Archive for May, 2015

Evening Grosbeak male 5/23/15


I hear these beauties everywhere on the mountain slopes but don’t often see them since they’ve paired up for the breeding season, and no longer roam around in winter flocks. Grosbeak isn’t a natural group of closely related birds, but a loose collection of big-beaked songbirds from the finch, tanager, weaver, and cardinal groups. The Evening Grosbeak male above is actually a Cardueline finch.


Ovenbird 5/17/15


Ovenbirds act much like the spotted thrushes that also live and and forage on this forest floor, but this bird is smaller and belongs to the warblers. I didn’t hear this one singing Teacher! Teacher! Teacher! at the top of its little lungs but it may just have been the wrong time of day, or is too early in the season (I only saw one where often I find dozens in this stretch of woods and expect this one has just arrived) or is a female.


Bald Eagle 5/11/15


For such a huge and majestic bird, their screechy piping doesn’t quite fit.

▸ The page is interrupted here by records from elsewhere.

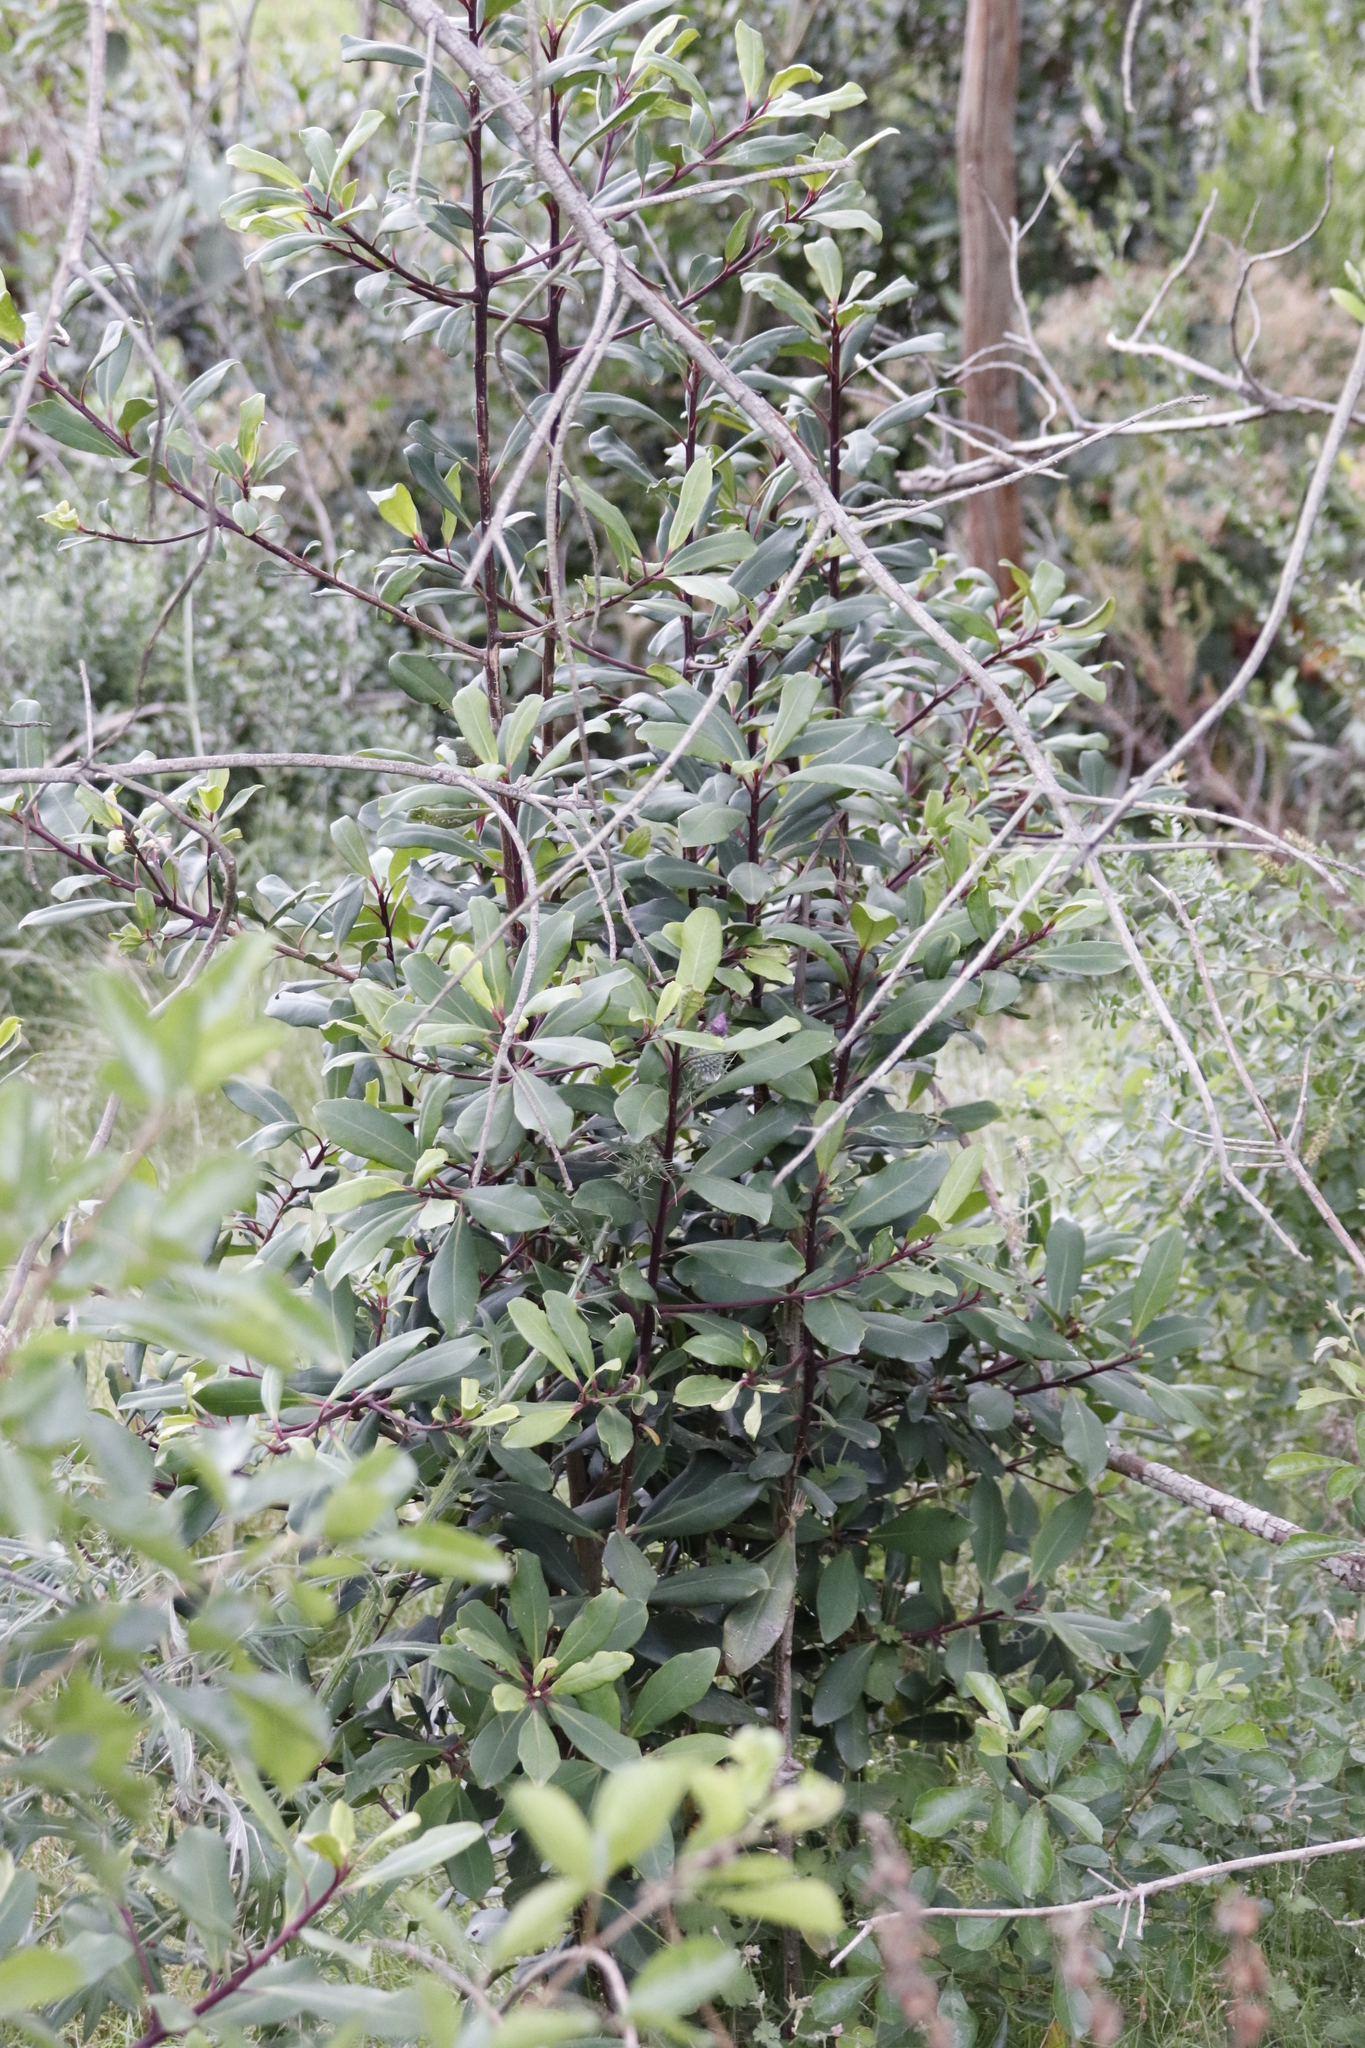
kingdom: Plantae
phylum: Tracheophyta
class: Magnoliopsida
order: Ericales
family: Primulaceae
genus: Myrsine
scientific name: Myrsine melanophloeos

White-throated Sparrow 5/9/15


There are many here ready to disperse on the forest floor, but I’ve yet to hear one singing their sadly sweet song so I guess they save it for claiming territories and courting. Patches of forest floor are finally opening up on the south facing slopes, and they ought to start spreading out and singing Old Sam Peabody any day now.


Merlin female 5/7/15


She and her mate have been quite frisky atop this particular spruce which for some reason is a favorite spot for them doing it. He’s just flown off and of course I was late with the camera, but she’s still calling to him Killi, Killi, Killi! which I think roughly translates to Hop on honey! or more generally, Here I am, where are you? I’m not sure where they are nesting, farther up the highland slopes in past years, but there’s open spaces around my cabin and they are often hanging out, not to mention Hollis’s Sunflower Seed Restaurant up the road a piece has all kinds of take out.


Purple Finch male 5/5/15


There’s a large clade or group of birds known around the world as rose finches, all belonging to the genus Carpodacus. But not too long ago DNA sequencing showed that the 3 American rose finches—the Purple, House, and Cassin’s Finches—had diverged from the old-world rose finches much longer ago than anyone expected. They aren’t nearly as related to the other Carpodacus as the other Carpodacus are to each other. So the American rose-finches got reclassified into the genus Haemorhous which roughly translates to “blood finch.” The Purple Finch above is a male, females are a drab brown.


Swainson’s Thrush 5/1/15


During a quiet snowfall the other morning, I stepped out to commune with nature and spooked two thrushes and what I think was a Lapland Longspur that had been resting up against the cabin. The longspur disappeared completely but the thrushy birds just flew around the corner. They seemed attracted to the grassy patches under the wide eaves where only a dusting of snow was accumulating, and stayed huddled up against the foundation. Inside, I looked down through a window and there one was, Swainson’s Thrush, common enough in the woods here and usually singing sweet fluted notes mornings and evenings, now confined to whatever bare ground they can find until the slopes open up. I could see the “WTF?” speech ballon over its head. No worms and bugs to root for under all that snow—and no flutey songs for snowfalls—no matter how lovely.